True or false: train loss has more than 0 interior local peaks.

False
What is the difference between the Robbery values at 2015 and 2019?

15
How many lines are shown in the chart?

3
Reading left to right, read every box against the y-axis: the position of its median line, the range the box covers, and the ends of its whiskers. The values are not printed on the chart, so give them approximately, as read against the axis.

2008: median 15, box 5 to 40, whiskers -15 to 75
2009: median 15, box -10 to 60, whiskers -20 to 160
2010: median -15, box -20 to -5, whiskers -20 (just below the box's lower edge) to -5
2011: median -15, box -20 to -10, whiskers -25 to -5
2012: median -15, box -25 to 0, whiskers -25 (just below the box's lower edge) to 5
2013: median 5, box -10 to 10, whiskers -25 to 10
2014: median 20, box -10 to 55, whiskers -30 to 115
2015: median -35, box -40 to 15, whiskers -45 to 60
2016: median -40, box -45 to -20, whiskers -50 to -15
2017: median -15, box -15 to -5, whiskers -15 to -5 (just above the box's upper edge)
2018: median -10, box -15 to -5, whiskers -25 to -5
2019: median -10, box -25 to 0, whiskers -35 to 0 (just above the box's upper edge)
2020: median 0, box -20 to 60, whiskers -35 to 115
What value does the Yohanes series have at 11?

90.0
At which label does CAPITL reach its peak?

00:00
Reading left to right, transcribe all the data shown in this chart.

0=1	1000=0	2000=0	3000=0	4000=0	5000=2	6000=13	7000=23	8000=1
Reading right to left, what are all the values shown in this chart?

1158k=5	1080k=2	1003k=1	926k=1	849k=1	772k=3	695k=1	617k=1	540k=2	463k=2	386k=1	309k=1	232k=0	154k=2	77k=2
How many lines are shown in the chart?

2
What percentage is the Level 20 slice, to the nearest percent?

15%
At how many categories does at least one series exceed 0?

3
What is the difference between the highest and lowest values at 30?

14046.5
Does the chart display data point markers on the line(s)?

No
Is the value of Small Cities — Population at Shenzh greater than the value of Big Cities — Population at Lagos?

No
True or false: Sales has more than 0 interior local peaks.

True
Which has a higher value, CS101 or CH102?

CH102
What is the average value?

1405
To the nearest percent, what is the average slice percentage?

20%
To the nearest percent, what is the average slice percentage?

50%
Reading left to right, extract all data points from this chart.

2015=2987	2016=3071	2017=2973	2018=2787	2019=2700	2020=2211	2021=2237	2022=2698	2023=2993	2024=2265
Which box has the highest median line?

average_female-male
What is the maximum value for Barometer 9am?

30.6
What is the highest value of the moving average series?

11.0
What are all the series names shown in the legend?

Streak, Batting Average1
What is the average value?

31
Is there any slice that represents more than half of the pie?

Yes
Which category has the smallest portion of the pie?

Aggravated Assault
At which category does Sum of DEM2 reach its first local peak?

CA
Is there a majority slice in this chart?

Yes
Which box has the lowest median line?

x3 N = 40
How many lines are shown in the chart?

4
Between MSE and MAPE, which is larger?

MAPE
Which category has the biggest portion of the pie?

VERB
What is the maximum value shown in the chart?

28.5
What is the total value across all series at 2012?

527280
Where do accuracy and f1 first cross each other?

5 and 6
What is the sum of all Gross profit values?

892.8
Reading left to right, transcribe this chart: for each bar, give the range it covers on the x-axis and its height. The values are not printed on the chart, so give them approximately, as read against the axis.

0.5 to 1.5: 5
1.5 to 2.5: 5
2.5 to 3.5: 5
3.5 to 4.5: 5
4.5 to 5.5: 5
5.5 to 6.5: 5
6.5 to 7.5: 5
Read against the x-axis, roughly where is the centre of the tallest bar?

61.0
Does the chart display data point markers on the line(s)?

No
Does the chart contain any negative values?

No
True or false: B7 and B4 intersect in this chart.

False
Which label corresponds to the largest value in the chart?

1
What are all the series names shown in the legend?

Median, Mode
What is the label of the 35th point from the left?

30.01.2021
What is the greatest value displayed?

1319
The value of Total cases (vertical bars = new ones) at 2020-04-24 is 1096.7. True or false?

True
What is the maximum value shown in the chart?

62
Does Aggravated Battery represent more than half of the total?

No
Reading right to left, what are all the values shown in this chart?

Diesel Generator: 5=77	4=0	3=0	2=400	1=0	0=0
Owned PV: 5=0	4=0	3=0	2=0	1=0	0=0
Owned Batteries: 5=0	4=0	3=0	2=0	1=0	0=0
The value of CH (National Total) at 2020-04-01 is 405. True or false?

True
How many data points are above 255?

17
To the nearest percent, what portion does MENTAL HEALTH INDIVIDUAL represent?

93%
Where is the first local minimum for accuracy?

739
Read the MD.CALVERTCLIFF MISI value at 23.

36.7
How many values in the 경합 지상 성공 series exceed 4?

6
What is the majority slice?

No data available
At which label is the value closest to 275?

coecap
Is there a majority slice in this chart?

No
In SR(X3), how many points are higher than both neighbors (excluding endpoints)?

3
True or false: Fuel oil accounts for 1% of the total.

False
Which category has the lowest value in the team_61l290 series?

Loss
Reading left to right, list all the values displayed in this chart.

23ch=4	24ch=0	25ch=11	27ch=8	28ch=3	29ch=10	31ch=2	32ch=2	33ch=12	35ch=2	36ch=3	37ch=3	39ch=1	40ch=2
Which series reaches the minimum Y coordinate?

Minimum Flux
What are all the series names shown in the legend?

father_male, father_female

- 任务: 把上面列表的全部行转写成 Markdown 表格，略去空行，两列分别命名为“序号”和“内容”。

- 练习结果:
| 序号 | 内容 |
|---|---|
| 1 | True or false: train loss has more than 0 interior local peaks. |
| 2 | False |
| 3 | What is the difference between the Robbery values at 2015 and 2019? |
| 4 | 15 |
| 5 | How many lines are shown in the chart? |
| 6 | 3 |
| 7 | Reading left to right, read every box against the y-axis: the position of its median line, the range the box covers, and the ends of its whiskers. The values are not printed on the chart, so give them approximately, as read against the axis. |
| 8 | 2008: median 15, box 5 to 40, whiskers -15 to 75 |
| 9 | 2009: median 15, box -10 to 60, whiskers -20 to 160 |
| 10 | 2010: median -15, box -20 to -5, whiskers -20 (just below the box's lower edge) to -5 |
| 11 | 2011: median -15, box -20 to -10, whiskers -25 to -5 |
| 12 | 2012: median -15, box -25 to 0, whiskers -25 (just below the box's lower edge) to 5 |
| 13 | 2013: median 5, box -10 to 10, whiskers -25 to 10 |
| 14 | 2014: median 20, box -10 to 55, whiskers -30 to 115 |
| 15 | 2015: median -35, box -40 to 15, whiskers -45 to 60 |
| 16 | 2016: median -40, box -45 to -20, whiskers -50 to -15 |
| 17 | 2017: median -15, box -15 to -5, whiskers -15 to -5 (just above the box's upper edge) |
| 18 | 2018: median -10, box -15 to -5, whiskers -25 to -5 |
| 19 | 2019: median -10, box -25 to 0, whiskers -35 to 0 (just above the box's upper edge) |
| 20 | 2020: median 0, box -20 to 60, whiskers -35 to 115 |
| 21 | What value does the Yohanes series have at 11? |
| 22 | 90.0 |
| 23 | At which label does CAPITL reach its peak? |
| 24 | 00:00 |
| 25 | Reading left to right, transcribe all the data shown in this chart. |
| 26 | 0=1	1000=0	2000=0	3000=0	4000=0	5000=2	6000=13	7000=23	8000=1 |
| 27 | Reading right to left, what are all the values shown in this chart? |
| 28 | 1158k=5	1080k=2	1003k=1	926k=1	849k=1	772k=3	695k=1	617k=1	540k=2	463k=2	386k=1	309k=1	232k=0	154k=2	77k=2 |
| 29 | How many lines are shown in the chart? |
| 30 | 2 |
| 31 | What percentage is the Level 20 slice, to the nearest percent? |
| 32 | 15% |
| 33 | At how many categories does at least one series exceed 0? |
| 34 | 3 |
| 35 | What is the difference between the highest and lowest values at 30? |
| 36 | 14046.5 |
| 37 | Does the chart display data point markers on the line(s)? |
| 38 | No |
| 39 | Is the value of Small Cities — Population at Shenzh greater than the value of Big Cities — Population at Lagos? |
| 40 | No |
| 41 | True or false: Sales has more than 0 interior local peaks. |
| 42 | True |
| 43 | Which has a higher value, CS101 or CH102? |
| 44 | CH102 |
| 45 | What is the average value? |
| 46 | 1405 |
| 47 | To the nearest percent, what is the average slice percentage? |
| 48 | 20% |
| 49 | To the nearest percent, what is the average slice percentage? |
| 50 | 50% |
| 51 | Reading left to right, extract all data points from this chart. |
| 52 | 2015=2987	2016=3071	2017=2973	2018=2787	2019=2700	2020=2211	2021=2237	2022=2698	2023=2993	2024=2265 |
| 53 | Which box has the highest median line? |
| 54 | average_female-male |
| 55 | What is the maximum value for Barometer 9am? |
| 56 | 30.6 |
| 57 | What is the highest value of the moving average series? |
| 58 | 11.0 |
| 59 | What are all the series names shown in the legend? |
| 60 | Streak, Batting Average1 |
| 61 | What is the average value? |
| 62 | 31 |
| 63 | Is there any slice that represents more than half of the pie? |
| 64 | Yes |
| 65 | Which category has the smallest portion of the pie? |
| 66 | Aggravated Assault |
| 67 | At which category does Sum of DEM2 reach its first local peak? |
| 68 | CA |
| 69 | Is there a majority slice in this chart? |
| 70 | Yes |
| 71 | Which box has the lowest median line? |
| 72 | x3 N = 40 |
| 73 | How many lines are shown in the chart? |
| 74 | 4 |
| 75 | Between MSE and MAPE, which is larger? |
| 76 | MAPE |
| 77 | Which category has the biggest portion of the pie? |
| 78 | VERB |
| 79 | What is the maximum value shown in the chart? |
| 80 | 28.5 |
| 81 | What is the total value across all series at 2012? |
| 82 | 527280 |
| 83 | Where do accuracy and f1 first cross each other? |
| 84 | 5 and 6 |
| 85 | What is the sum of all Gross profit values? |
| 86 | 892.8 |
| 87 | Reading left to right, transcribe this chart: for each bar, give the range it covers on the x-axis and its height. The values are not printed on the chart, so give them approximately, as read against the axis. |
| 88 | 0.5 to 1.5: 5 |
| 89 | 1.5 to 2.5: 5 |
| 90 | 2.5 to 3.5: 5 |
| 91 | 3.5 to 4.5: 5 |
| 92 | 4.5 to 5.5: 5 |
| 93 | 5.5 to 6.5: 5 |
| 94 | 6.5 to 7.5: 5 |
| 95 | Read against the x-axis, roughly where is the centre of the tallest bar? |
| 96 | 61.0 |
| 97 | Does the chart display data point markers on the line(s)? |
| 98 | No |
| 99 | Does the chart contain any negative values? |
| 100 | No |
| 101 | True or false: B7 and B4 intersect in this chart. |
| 102 | False |
| 103 | Which label corresponds to the largest value in the chart? |
| 104 | 1 |
| 105 | What are all the series names shown in the legend? |
| 106 | Median, Mode |
| 107 | What is the label of the 35th point from the left? |
| 108 | 30.01.2021 |
| 109 | What is the greatest value displayed? |
| 110 | 1319 |
| 111 | The value of Total cases (vertical bars = new ones) at 2020-04-24 is 1096.7. True or false? |
| 112 | True |
| 113 | What is the maximum value shown in the chart? |
| 114 | 62 |
| 115 | Does Aggravated Battery represent more than half of the total? |
| 116 | No |
| 117 | Reading right to left, what are all the values shown in this chart? |
| 118 | Diesel Generator: 5=77	4=0	3=0	2=400	1=0	0=0 |
| 119 | Owned PV: 5=0	4=0	3=0	2=0	1=0	0=0 |
| 120 | Owned Batteries: 5=0	4=0	3=0	2=0	1=0	0=0 |
| 121 | The value of CH (National Total) at 2020-04-01 is 405. True or false? |
| 122 | True |
| 123 | How many data points are above 255? |
| 124 | 17 |
| 125 | To the nearest percent, what portion does MENTAL HEALTH INDIVIDUAL represent? |
| 126 | 93% |
| 127 | Where is the first local minimum for accuracy? |
| 128 | 739 |
| 129 | Read the MD.CALVERTCLIFF MISI value at 23. |
| 130 | 36.7 |
| 131 | How many values in the 경합 지상 성공 series exceed 4? |
| 132 | 6 |
| 133 | What is the majority slice? |
| 134 | No data available |
| 135 | At which label is the value closest to 275? |
| 136 | coecap |
| 137 | Is there a majority slice in this chart? |
| 138 | No |
| 139 | In SR(X3), how many points are higher than both neighbors (excluding endpoints)? |
| 140 | 3 |
| 141 | True or false: Fuel oil accounts for 1% of the total. |
| 142 | False |
| 143 | Which category has the lowest value in the team_61l290 series? |
| 144 | Loss |
| 145 | Reading left to right, list all the values displayed in this chart. |
| 146 | 23ch=4	24ch=0	25ch=11	27ch=8	28ch=3	29ch=10	31ch=2	32ch=2	33ch=12	35ch=2	36ch=3	37ch=3	39ch=1	40ch=2 |
| 147 | Which series reaches the minimum Y coordinate? |
| 148 | Minimum Flux |
| 149 | What are all the series names shown in the legend? |
| 150 | father_male, father_female |